* _Work required_: Search the entries for lines that contain the word "wrist", and report each one found.

* _Records for this exercise_:
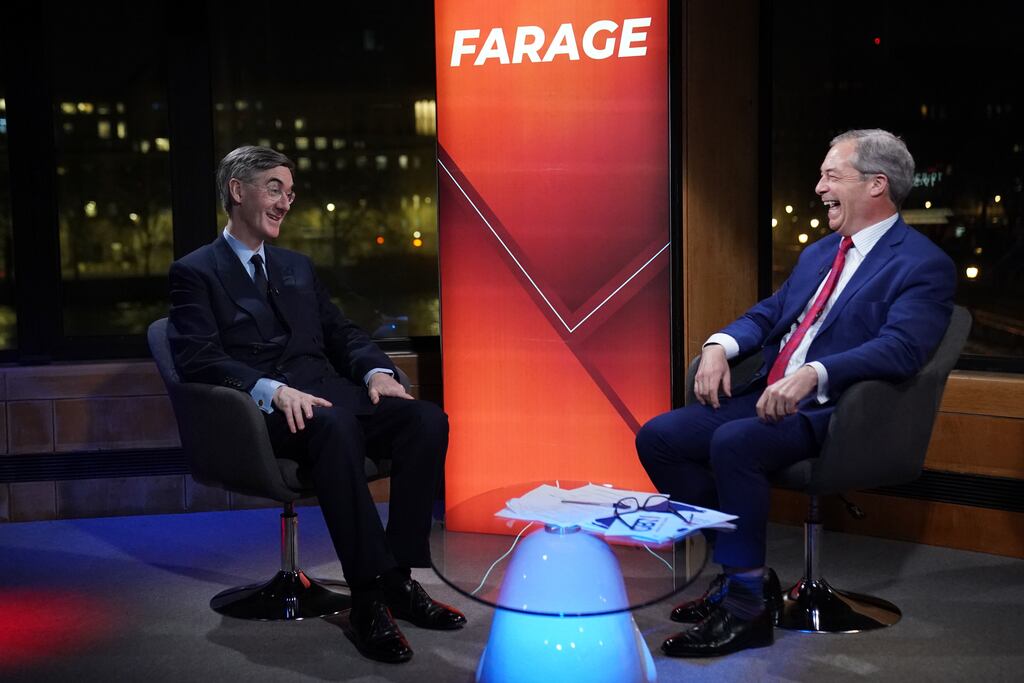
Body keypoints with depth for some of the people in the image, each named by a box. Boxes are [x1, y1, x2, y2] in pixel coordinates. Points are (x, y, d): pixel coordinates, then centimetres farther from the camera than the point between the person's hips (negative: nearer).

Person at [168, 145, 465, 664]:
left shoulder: (297, 267, 28)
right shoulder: (195, 272, 7)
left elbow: (341, 333, 23)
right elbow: (199, 359, -8)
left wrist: (376, 371, -1)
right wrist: (273, 390, -24)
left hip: (328, 393, 6)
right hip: (265, 411, -6)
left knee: (427, 420, -21)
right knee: (333, 425, -39)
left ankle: (399, 578, -17)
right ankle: (368, 597, -34)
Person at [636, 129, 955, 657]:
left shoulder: (924, 265, -5)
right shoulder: (820, 252, 22)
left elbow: (900, 348, -21)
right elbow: (767, 314, 22)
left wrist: (813, 374, -34)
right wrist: (720, 345, -1)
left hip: (830, 411, -8)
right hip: (767, 395, 9)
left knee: (733, 443, -34)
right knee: (658, 437, -7)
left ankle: (747, 604, -19)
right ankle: (737, 569, 2)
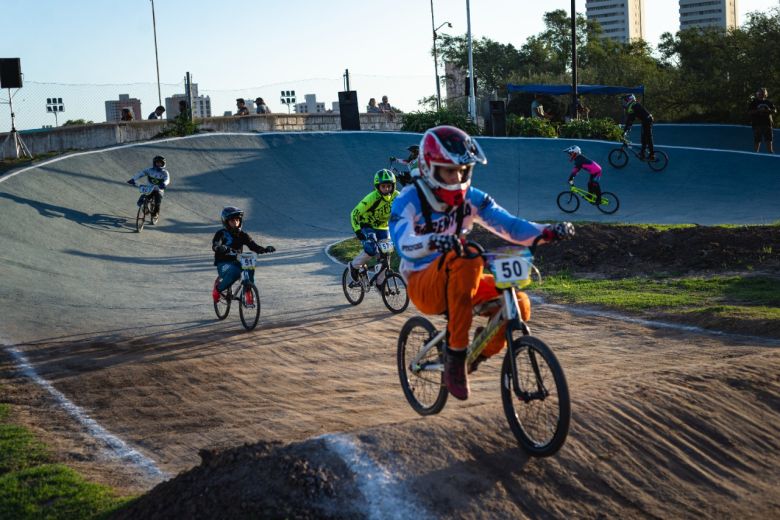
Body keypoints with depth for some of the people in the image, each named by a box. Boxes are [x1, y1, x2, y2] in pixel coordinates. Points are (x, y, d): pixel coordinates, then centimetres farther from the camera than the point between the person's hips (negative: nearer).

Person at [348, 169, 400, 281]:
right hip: (367, 226, -4)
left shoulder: (396, 196, -17)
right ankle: (354, 266, 2)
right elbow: (354, 214, -24)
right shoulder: (372, 198, -28)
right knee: (372, 250, -26)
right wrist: (357, 231, -34)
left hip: (383, 228, 5)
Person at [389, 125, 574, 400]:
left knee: (518, 305, -21)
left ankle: (478, 355, 8)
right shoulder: (409, 201, -15)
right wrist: (432, 242, -56)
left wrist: (547, 232, -26)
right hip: (424, 286, -5)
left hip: (460, 284, 5)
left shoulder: (471, 198, 0)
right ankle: (455, 354, -31)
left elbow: (509, 225, -7)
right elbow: (404, 245, -33)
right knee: (467, 259, -37)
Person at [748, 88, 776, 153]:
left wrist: (769, 110, -10)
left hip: (767, 123, 3)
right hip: (757, 124, -3)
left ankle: (770, 151, 2)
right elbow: (749, 111, -7)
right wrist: (758, 111, -19)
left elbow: (775, 111, 12)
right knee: (757, 140, -2)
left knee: (769, 139, 0)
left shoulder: (769, 102, 14)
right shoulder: (753, 103, 3)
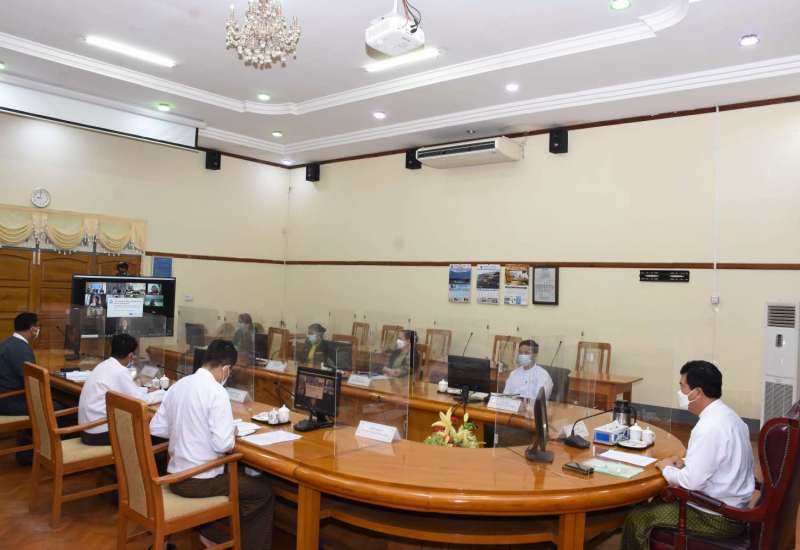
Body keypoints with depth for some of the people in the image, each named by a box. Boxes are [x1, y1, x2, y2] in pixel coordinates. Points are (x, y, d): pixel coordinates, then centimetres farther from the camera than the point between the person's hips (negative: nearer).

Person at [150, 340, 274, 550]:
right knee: (264, 491, 7)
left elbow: (156, 428, 9)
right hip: (201, 481, -8)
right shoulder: (216, 392, -20)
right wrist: (232, 433, -3)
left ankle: (211, 531, 27)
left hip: (175, 476, 8)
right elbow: (222, 444, -24)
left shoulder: (178, 385, 2)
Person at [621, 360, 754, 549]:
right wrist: (685, 462, 4)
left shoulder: (710, 427, -27)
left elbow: (692, 481, -28)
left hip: (717, 517, -10)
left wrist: (667, 469, -9)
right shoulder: (726, 415, 5)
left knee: (637, 519, -5)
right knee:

* _The completed task_:
left wrist: (376, 371, -1)
right wrist: (273, 390, -24)
left wrist: (813, 374, -34)
right wrist: (720, 345, -1)
right wrist: (357, 231, -34)
right wrist: (432, 242, -56)
left wrist: (547, 232, -26)
left wrist: (769, 110, -10)
right wrist: (758, 111, -19)
right wrist: (232, 433, -3)
right wrist: (685, 462, 4)
left wrist: (667, 469, -9)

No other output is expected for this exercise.